Come affrontare un lutto e superarlo
La morte è un dolore che lacera l’animo. La perdita di una persona cara lascia un vuoto incolmabile. Non è il tempo che cura ma la consapevolezza di vivere nonostante l’assenza e il ricordo, seppur doloroso, non sarà altro che un soffio di vita che per un attimo riporterà alla mente i momenti, che siano eterei o laceranti. Ci sono ” morti” che non vanno dimenticate. C’è il bisogno di avere giustizia se la perdita è causata da fattori lavorativi. Ma l’amore, quello vero, in tutte le sue forme, che sia genitoriale o affettivo è un soffio di vita ed è necessario guardare in faccia la morte per poterla superare. E la morte non è solo fisica. C’è anche la morte nella vita. Affrontarla è guardare in faccia il dolore senza che il ricordo sia una sofferenza perpetua ma un momento di crescita.

▶ _Estratto dei record_

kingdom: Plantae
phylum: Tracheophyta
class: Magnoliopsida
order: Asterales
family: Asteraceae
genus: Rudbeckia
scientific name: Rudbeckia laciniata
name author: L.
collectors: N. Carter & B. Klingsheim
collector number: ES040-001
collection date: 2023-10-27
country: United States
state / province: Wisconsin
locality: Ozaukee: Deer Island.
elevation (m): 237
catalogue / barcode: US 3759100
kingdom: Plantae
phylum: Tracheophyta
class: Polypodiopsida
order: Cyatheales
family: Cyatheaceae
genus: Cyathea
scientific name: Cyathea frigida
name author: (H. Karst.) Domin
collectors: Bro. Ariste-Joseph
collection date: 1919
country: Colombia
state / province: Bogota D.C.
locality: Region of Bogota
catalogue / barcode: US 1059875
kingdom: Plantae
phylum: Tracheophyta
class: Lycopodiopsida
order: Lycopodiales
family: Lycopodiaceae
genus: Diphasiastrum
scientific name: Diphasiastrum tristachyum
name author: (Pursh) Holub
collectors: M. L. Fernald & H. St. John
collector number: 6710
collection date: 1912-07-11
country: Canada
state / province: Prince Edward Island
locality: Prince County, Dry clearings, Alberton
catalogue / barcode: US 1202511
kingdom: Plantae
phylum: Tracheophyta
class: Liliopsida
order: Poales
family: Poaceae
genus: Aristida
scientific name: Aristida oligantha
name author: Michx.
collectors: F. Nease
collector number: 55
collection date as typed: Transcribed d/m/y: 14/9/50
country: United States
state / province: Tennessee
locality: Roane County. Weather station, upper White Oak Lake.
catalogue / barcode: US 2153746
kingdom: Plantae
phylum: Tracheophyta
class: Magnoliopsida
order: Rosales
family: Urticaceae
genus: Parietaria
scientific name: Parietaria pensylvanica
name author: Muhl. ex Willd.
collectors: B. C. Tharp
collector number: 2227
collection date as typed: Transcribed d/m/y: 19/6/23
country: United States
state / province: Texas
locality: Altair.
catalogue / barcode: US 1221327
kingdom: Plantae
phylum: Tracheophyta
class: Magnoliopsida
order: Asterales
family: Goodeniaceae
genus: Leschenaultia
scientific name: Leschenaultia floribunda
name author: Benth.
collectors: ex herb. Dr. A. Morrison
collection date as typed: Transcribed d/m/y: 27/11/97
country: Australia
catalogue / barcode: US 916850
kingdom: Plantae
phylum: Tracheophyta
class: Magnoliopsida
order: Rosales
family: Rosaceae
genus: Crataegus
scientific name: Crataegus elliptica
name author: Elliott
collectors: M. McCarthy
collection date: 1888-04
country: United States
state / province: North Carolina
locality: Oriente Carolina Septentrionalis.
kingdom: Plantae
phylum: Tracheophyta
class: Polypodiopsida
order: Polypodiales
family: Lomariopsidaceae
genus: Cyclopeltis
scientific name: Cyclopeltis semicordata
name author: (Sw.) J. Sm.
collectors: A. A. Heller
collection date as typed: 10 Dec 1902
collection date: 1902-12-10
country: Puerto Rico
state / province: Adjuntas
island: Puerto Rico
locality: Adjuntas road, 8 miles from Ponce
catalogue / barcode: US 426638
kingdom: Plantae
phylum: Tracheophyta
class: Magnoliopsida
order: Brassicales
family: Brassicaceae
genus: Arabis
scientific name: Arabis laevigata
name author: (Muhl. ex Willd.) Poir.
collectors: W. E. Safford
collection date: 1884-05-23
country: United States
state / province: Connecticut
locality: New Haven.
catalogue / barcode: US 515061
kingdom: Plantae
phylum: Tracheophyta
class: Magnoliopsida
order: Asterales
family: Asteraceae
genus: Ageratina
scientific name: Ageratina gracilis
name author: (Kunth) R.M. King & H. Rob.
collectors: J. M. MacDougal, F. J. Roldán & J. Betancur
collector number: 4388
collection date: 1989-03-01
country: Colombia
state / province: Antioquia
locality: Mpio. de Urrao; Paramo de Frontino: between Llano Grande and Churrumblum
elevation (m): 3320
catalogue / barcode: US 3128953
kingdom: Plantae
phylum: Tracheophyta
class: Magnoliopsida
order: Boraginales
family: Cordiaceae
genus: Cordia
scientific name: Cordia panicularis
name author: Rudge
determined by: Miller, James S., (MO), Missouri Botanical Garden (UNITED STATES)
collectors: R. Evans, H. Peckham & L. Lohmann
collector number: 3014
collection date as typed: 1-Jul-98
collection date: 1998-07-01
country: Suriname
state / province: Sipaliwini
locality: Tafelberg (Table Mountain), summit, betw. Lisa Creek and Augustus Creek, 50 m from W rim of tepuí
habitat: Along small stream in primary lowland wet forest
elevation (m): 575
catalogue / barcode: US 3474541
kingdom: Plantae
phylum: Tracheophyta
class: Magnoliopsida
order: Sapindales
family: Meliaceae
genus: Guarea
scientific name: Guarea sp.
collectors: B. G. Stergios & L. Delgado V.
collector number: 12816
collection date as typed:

▶ _Cosa fare_
1) Riscrivi il brano sul lutto da "Come affrontare un" fino a "momento di crescita." compreso, sostituendo "soffio" con "respiro".
2) Nel brano sul lutto, che cosa cura, se non il tempo?
3) Trascrivi ogni frase del brano sul lutto in cui compare la parola «morte».
Per questo lavoro i record non servono.

▶ _Risultati_
1)
Come affrontare un lutto e superarlo
La morte è un dolore che lacera l’animo. La perdita di una persona cara lascia un vuoto incolmabile. Non è il tempo che cura ma la consapevolezza di vivere nonostante l’assenza e il ricordo, seppur doloroso, non sarà altro che un respiro di vita che per un attimo riporterà alla mente i momenti, che siano eterei o laceranti. Ci sono ” morti” che non vanno dimenticate. C’è il bisogno di avere giustizia se la perdita è causata da fattori lavorativi. Ma l’amore, quello vero, in tutte le sue forme, che sia genitoriale o affettivo è un respiro di vita ed è necessario guardare in faccia la morte per poterla superare. E la morte non è solo fisica. C’è anche la morte nella vita. Affrontarla è guardare in faccia il dolore senza che il ricordo sia una sofferenza perpetua ma un momento di crescita.

2) La consapevolezza di vivere nonostante l’assenza.

3)
- La morte è un dolore che lacera l’animo.
- Ma l’amore, quello vero, in tutte le sue forme, che sia genitoriale o affettivo è un soffio di vita ed è necessario guardare in faccia la morte per poterla superare.
- E la morte non è solo fisica.
- C’è anche la morte nella vita.